“The more time spent by teachers on measuring their own effectiveness, the less effective the teachers become.”

I have been hearing about the new Student Learning Objectives from teachers statewide, including this note from a teacher in central Georgia:

I was wondering what you might be able to tell me about Student Learning Objectives or SLO’s (called “Slows” by the teachers).  I teach kindergarten and have never seen anything in my life that seems to be such a waste of time.  I understand why they are “needed,” but they take up to 10 days to administer at the beginning of the year, and then up to 10 days at the end of the year.  This is a total of 20 days basically wasted administering these tests.  And it’s not just in kindergarten, but all elementary grades (Pre-K through 5) for the Teacher Keys Evaluation System (TKES).

My kids come into kindergarten hardly knowing anything, and now I have to waste up to 20 days of valuable instruction time administering these tests so that there are “valid and reliable” tests to use with TKES to be sure I’m at least a “proficient’ educator. ” I guess our kids will continue to be tested to death, and now it will begin in Pre-K.

I asked DOE to respond to that comment and others from teachers stunned at the amount of time required by these new tests and dubious that the payoff will be worth the effort:

Here is what DOE said in response:

Student learning objectives (SLOs) are one measure of student growth and achievement incorporated in the Teacher and Leader Keys Effectiveness Systems that are currently being piloted and implemented by volunteer and Race to the Top districts in Georgia.  GaDOE provides training in the development and implementation of SLOs, as well as models for SLOs and the supporting pre- and post-assessments.  Districts may choose to adopt or customize the models provided by GaDOE in implementing SLOs in their schools, using a process established by GaDOE.  The SLO pre- and post-assessments are designed to provide educators with high quality, actionable feedback on their work to effectively and positively impact student learning and growth.  Knowing how individual students grow over the duration of a course, teachers are able to adjust instruction to meet the needs of students and increase learning.

We meet with SLO contacts from the Race to the Top districts on a regular basis, and some of the development and implementation challenges that you mention have already been discussed and addressed, while others will continue to be addressed throughout this first full implementation year.  The SLO Advisory Group will be meeting soon, as well, and will review and discuss concerns from the districts to provide GaDOE with input on effective strategies moving forward.  We will certainly continue to partner with all districts to develop and implement the most effective practices for measuring teacher impact on student learning and growth in the non-tested subjects.

This is new work, not only in our state but across the nation, and we are working very hard to research, pilot, refine, and implement the most effective strategies that will enable us to have a positive impact on student learning, growth, and achievement, as well as to ascertain the teacher’s impact on the same.  The aim is to develop and refine assessment strategies to inform more effective instruction and to help all students, at all levels of achievement, attain higher levels of growth and achievement.  We will continue to work with our district partners to implement more effectively.

Please feel free to share any ideas, suggestions, or concerns that you have as we work through this learning year with student learning objectives.  We welcome your input and will take it into careful consideration.

I am delighted to know that DOE wants feedback because here is some excellent feedback from teachers at a DeKalb high school.

▶ _DATA LINES_
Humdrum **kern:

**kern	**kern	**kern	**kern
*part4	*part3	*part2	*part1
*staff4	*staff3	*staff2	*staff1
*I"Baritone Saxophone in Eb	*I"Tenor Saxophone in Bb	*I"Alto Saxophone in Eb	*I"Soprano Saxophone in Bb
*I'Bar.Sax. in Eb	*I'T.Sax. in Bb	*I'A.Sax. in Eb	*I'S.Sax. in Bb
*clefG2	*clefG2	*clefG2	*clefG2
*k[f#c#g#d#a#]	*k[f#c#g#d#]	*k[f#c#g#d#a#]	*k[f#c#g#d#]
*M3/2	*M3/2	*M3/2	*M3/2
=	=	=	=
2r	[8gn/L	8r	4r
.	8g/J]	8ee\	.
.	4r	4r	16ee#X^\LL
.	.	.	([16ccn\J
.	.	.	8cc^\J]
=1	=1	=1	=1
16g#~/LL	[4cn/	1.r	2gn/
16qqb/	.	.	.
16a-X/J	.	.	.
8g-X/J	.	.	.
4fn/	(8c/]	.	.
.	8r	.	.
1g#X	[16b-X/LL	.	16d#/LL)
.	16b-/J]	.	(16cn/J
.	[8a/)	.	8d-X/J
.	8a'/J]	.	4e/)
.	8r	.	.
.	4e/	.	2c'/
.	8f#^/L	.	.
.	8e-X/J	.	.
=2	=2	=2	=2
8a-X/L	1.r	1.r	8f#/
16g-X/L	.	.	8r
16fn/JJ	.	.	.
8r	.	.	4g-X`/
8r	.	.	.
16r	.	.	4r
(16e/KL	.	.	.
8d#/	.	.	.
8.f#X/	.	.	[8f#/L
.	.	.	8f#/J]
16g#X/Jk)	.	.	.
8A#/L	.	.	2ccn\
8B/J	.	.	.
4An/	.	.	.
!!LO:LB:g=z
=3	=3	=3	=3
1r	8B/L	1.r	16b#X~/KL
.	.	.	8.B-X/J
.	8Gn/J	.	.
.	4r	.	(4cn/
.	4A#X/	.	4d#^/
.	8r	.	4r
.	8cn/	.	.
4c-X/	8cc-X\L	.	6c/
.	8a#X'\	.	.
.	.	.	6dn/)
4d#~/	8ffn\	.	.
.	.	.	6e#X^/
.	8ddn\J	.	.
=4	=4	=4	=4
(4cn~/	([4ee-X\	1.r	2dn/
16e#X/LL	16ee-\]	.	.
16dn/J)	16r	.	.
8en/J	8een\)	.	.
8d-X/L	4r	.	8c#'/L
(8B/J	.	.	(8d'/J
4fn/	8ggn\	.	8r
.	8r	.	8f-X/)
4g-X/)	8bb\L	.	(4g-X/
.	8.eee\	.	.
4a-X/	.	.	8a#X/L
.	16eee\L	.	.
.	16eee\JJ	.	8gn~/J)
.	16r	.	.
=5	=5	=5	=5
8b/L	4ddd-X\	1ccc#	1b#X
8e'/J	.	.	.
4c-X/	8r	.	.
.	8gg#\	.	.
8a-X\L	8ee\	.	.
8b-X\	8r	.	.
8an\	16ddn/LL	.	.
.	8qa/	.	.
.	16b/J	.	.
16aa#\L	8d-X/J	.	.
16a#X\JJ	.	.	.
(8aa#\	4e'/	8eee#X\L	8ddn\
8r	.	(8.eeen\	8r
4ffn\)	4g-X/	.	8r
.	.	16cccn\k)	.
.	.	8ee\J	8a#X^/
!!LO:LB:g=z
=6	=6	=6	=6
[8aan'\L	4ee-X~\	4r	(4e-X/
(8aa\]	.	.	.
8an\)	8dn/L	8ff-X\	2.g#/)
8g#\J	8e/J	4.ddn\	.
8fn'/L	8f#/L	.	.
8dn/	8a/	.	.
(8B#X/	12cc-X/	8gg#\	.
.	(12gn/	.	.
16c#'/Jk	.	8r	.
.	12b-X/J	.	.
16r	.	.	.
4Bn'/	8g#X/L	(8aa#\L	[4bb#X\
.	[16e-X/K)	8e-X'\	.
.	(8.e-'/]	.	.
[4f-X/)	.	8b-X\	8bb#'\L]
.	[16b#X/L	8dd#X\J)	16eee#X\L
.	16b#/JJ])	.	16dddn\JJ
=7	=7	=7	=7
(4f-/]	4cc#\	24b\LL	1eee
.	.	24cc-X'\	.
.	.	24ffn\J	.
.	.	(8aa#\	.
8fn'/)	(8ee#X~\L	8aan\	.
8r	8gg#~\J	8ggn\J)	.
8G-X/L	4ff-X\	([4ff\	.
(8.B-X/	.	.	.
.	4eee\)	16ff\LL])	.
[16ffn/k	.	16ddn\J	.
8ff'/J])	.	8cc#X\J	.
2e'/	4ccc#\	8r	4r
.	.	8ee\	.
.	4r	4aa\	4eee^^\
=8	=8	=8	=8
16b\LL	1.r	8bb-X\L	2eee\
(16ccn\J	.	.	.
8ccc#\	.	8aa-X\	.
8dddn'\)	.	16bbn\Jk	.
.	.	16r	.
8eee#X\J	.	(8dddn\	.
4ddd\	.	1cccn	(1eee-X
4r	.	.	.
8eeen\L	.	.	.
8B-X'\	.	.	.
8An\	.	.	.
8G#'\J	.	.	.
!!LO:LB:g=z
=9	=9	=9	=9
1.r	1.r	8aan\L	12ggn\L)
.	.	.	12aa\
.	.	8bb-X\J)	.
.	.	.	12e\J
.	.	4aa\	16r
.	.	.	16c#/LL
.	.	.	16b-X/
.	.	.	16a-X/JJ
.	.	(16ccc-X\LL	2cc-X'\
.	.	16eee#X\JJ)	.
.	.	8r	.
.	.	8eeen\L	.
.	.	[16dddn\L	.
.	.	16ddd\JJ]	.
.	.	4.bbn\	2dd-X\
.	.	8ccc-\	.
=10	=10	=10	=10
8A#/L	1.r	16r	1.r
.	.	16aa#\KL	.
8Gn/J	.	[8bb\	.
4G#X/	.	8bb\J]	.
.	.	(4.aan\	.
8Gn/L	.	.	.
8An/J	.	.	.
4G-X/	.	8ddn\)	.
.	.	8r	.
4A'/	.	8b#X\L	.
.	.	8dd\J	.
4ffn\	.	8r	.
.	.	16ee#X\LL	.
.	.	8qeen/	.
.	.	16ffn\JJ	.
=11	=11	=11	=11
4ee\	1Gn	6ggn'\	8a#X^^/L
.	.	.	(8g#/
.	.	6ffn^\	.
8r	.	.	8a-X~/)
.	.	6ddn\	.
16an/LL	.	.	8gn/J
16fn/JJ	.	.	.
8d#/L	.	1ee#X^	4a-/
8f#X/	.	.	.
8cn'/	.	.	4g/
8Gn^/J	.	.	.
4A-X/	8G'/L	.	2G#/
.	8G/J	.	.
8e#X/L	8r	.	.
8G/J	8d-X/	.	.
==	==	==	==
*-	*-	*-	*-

▶ _INSTRUCTIONS TO FOLLOW_
Return the passage of the post on Student Learning Objectives between "This is new" and "into careful consideration.", inclusive, copied word for word. The data was taken from a source unrelated to the post on Student Learning Objectives.

▶ _COMPLETED EXERCISE_
This is new work, not only in our state but across the nation, and we are working very hard to research, pilot, refine, and implement the most effective strategies that will enable us to have a positive impact on student learning, growth, and achievement, as well as to ascertain the teacher’s impact on the same.  The aim is to develop and refine assessment strategies to inform more effective instruction and to help all students, at all levels of achievement, attain higher levels of growth and achievement.  We will continue to work with our district partners to implement more effectively.

Please feel free to share any ideas, suggestions, or concerns that you have as we work through this learning year with student learning objectives.  We welcome your input and will take it into careful consideration.